Realising how imposing the pair of them must look, Stratton hunched over the table in an effort to appear smaller. The tea being brought, Wickstead retreated to a chair by the door and stared at Michael, as if she didn’t quite believe that he wouldn’t produce another pistol and kill them all.
‘How are you feeling, Michael? Are you warm enough?’
‘Yes, thank you,’ said the boy, automatically polite. After a second’s hesitation, he added, ‘Is Mr Roth dead?’
‘I’m afraid so.’
‘Are you sure?’
‘Quite sure.’ Suddenly realising that Michael was having a hard time understanding that Roth
could
die he added, ‘A person – even Mr Roth – is no different from a partridge in that respect.’ This got him a reproving look from Mrs Dane. ‘We’re all mortal, I’m afraid. Even you. Now, I’m going to have to charge you with killing Mr Roth. Do you understand what that means?’
‘Yes. Mr Hardy – he’s my tutor – he told me about the law.’
‘That’s good.’ Clearing his throat, Stratton said, ‘Michael James Milburn, I am arresting you for the murder of Theodore Roth. You are not obliged to say anything, but I must warn you that anything you do say will be taken down in writing and may be given in evidence against you.’

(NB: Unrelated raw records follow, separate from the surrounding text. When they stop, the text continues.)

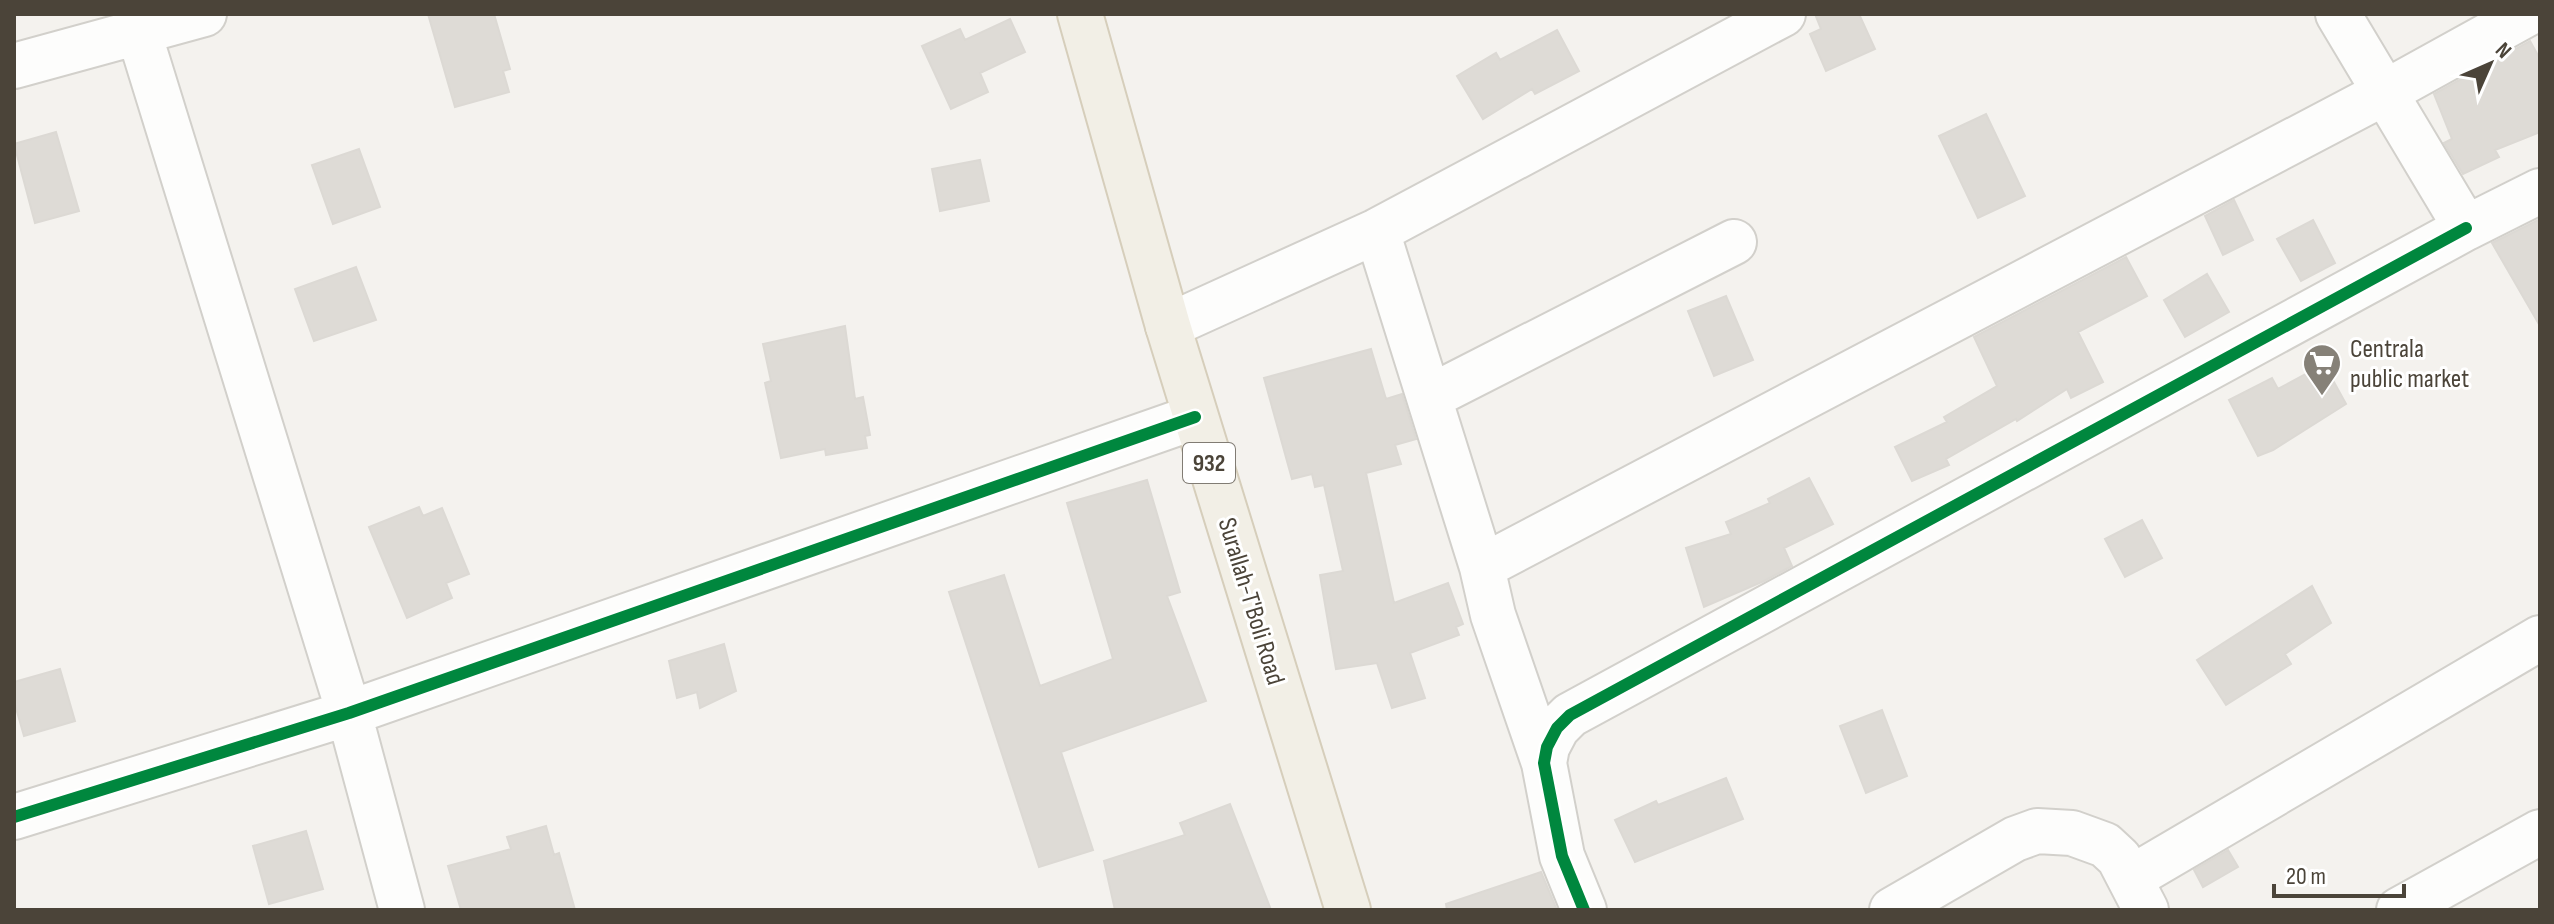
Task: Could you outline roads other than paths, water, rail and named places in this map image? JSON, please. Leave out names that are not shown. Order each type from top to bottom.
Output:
[{"type":"main road","name":"Surallah-T'Boli Road","points":[[1080,14],[1195,417],[1348,910]]},
{"type":"street","points":[[14,66],[204,14]]},
{"type":"street","points":[[1168,326],[1377,231],[1783,14]]},
{"type":"street","points":[[2338,14],[2466,228]]},
{"type":"street","points":[[1482,567],[2384,93],[2527,14]]},
{"type":"street","points":[[139,33],[349,713],[402,910]]},
{"type":"street","points":[[1544,763],[1547,747],[1557,728],[1570,715],[2466,228],[2540,191]]},
{"type":"street","points":[[1377,231],[1482,567],[1493,615],[1544,763],[1562,856],[1584,910]]},
{"type":"street","points":[[1430,397],[1734,242]]},
{"type":"street","points":[[14,817],[349,713],[1195,417]]},
{"type":"street","points":[[1892,910],[2015,839],[2037,831],[2072,833],[2105,845],[2119,858],[2138,894],[2540,638]]},
{"type":"street","points":[[2399,910],[2540,832]]},
{"type":"place","name":"Centrala public market","points":[[2322,397]]}]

Michael blinked. ‘How will I know it’s right?’
‘Well, you can tell us what happened in your own words, and DI Ballard here is going to write it down. Then you can read it and see if it’s right and a true record of what you said, and then, if it is, you sign it. That will be your statement. After that, we’ll need to take your fingerprints, and then we’ll get you some supper, and you can stay here overnight. Is there anything you’d like to ask me at this point?’
Michael hung his head, picked at a loose thread on the knee of his trousers for a moment and then said, ‘I won’t be on my own, will I? You won’t lock me in and leave me?’
He looked so forlorn that Stratton felt an actual physical pang in his heart. ‘Of course not. There’ll be someone here all the time. You can bang on the door if you need anything. Now, why don’t you tell us what happened.’